Ladakh Ceremonial Attire

   Ladakh Ceremonial Pair of Arm Cuffs
  Ladakh pair of ceremonial arm cuffs

Ladakh, today a part of Northern India, is the largest Tibetan refugee area in the world. This is because Ladakh continued to look to Tibet for religious inspiration despite being politically demarcated from Tibet since 1942. Essentially, “Tibetan Buddhism” is practiced in Ladakh by both the refugees and Ladakhis. Although austere philosophically, Tibetan Buddhism does support many rituals attendant to its spiritual practice. One striking part of Ladakhi traditional life is the wearing of heavily ornamented costumes covered with turquoise, carnelian, mother-of-pearl, coral, and other semi-precious materials. The most well known adornment is called the perak; it is a dearly cherished heirloom among the Ladakhi people and may (technically) be the largest piece of jewelry worn in the world.

Ladakh Ceremonial Breastplate   
Ladakh breastplate

Various types of headdresses are used throughout Ladakh; most are typically put together from pieces of dark fabric or leather, on which long rows of turquoise are stitched. The turquoise stones, trade items formerly gotten from sources in China, Tibet, and the Khotan area of Central Asia, are now obtained from markets in India. Rows of turquoise are often enhanced by a prominent gau, an amulet box sewed onto the center of the headdress. The outfit is further beautified by adding separate segments of decorated cloth. The perak is fastened onto a hairpiece made out of woolen braids, and the whole headdress is held in place on the owner’s head by silver chains and stiff ear-flaps.

The perak traditionally signified the wealth of the mother, which was passed along to her daughter when she married and left home to live with her husband. In central Ladakh, a traditional bride was outfitted in white bangles, amber jewelry, conch shells, a brocaded cape, embroidered shoes, silver thigh ornaments, and the headdress draped over her body. During the earlier period of the monarchy, the queens in Leh, the capital of Ladakh , wore headdresses with nine rows of turquoise beads, while today a woman with seven rows in Leh has a lot of status. In the smaller towns, headdresses with five rows are marvels, and lower ranking women often have three-row peraks.

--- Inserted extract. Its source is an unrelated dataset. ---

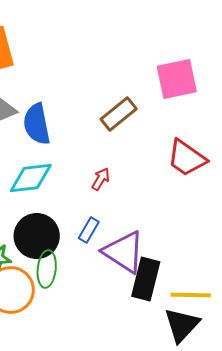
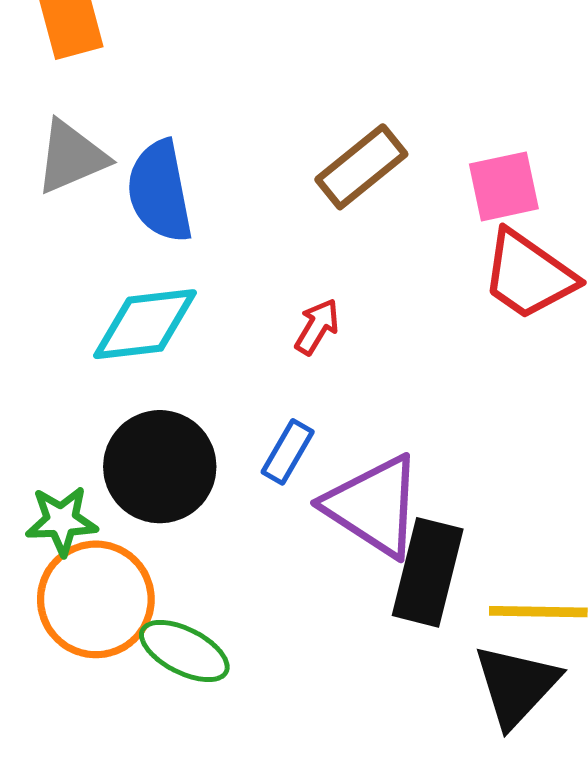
pink square: (177, 79) -> (504, 186), moved, size x0.7
green ellipse: (47, 269) -> (184, 651), moved, turned -69

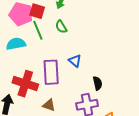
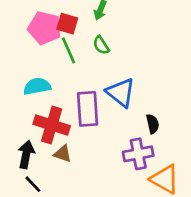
cyan semicircle: (16, 44) -> (37, 86), moved
blue triangle: (75, 61) -> (121, 93), size x1.6
brown triangle: (49, 105) -> (63, 154), moved

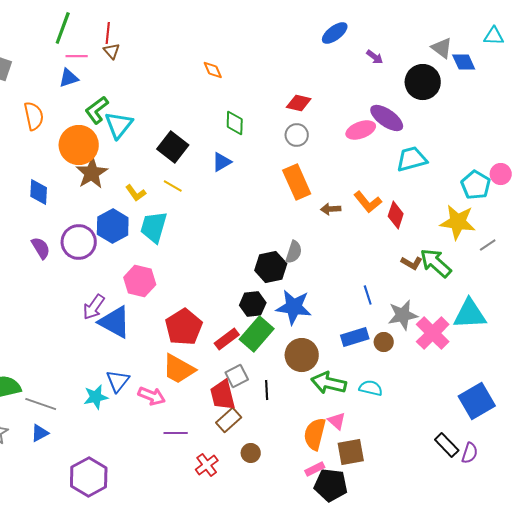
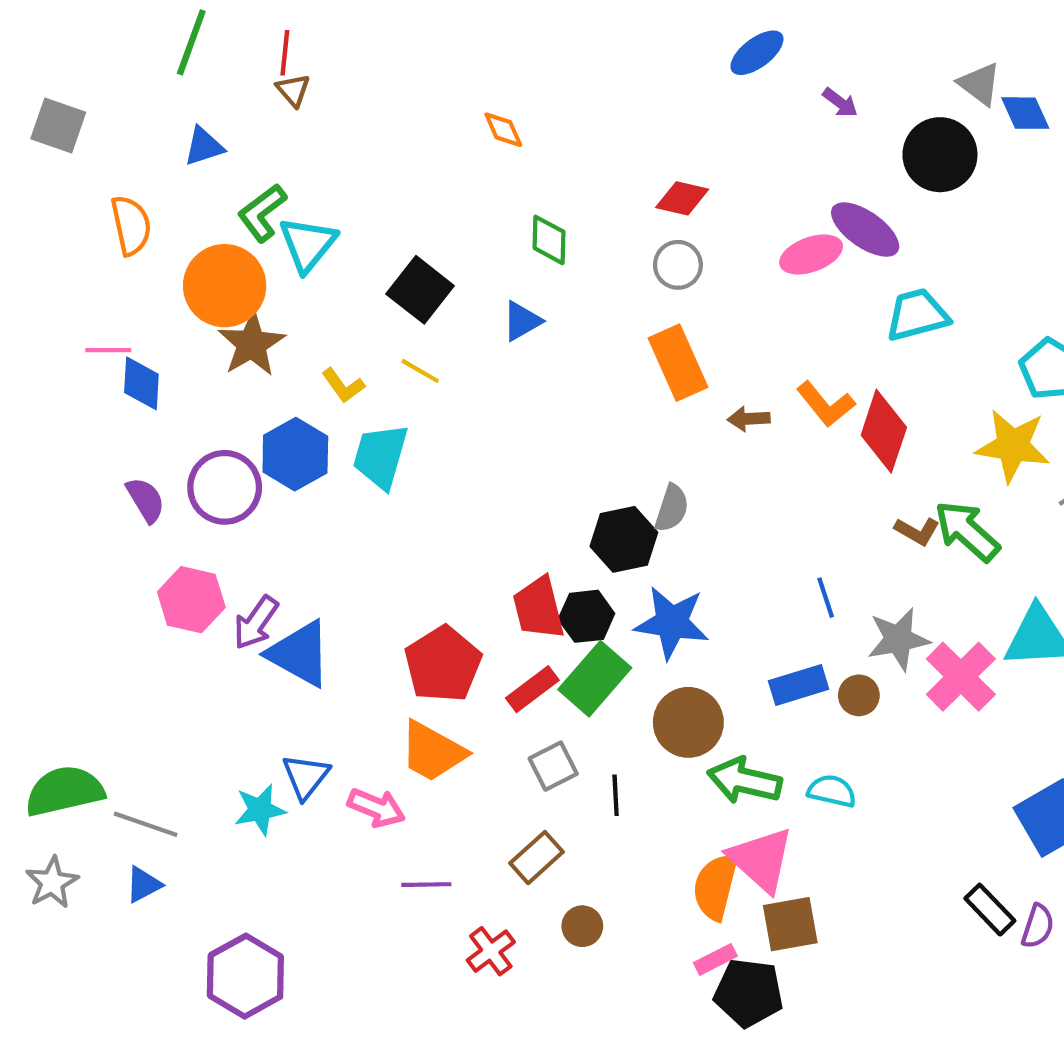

In the traditional Ladakhi belief system, jewels propitiated the deities symbolically, and they provided abstract representations of the Buddha . The headdresses thus had important symbolic and ritual significance. The perak, according to scholars, identifies the woman’s body with the lu, the subterranean, serpentine deities that protect the human world. Since the headdresses channel divine protection to humanity, their owners had to wear them at public and ceremonial functions, particularly when they visited festivals or monasteries.

The current generation of mothers and grandmothers are probably the last custodians of in-depth cultural knowledge about Ladakh ’s costume traditions. Traditions are slowly fading and with the passing on of the elders, the cultural knowledge held collectively by this aging group will be lost to the world.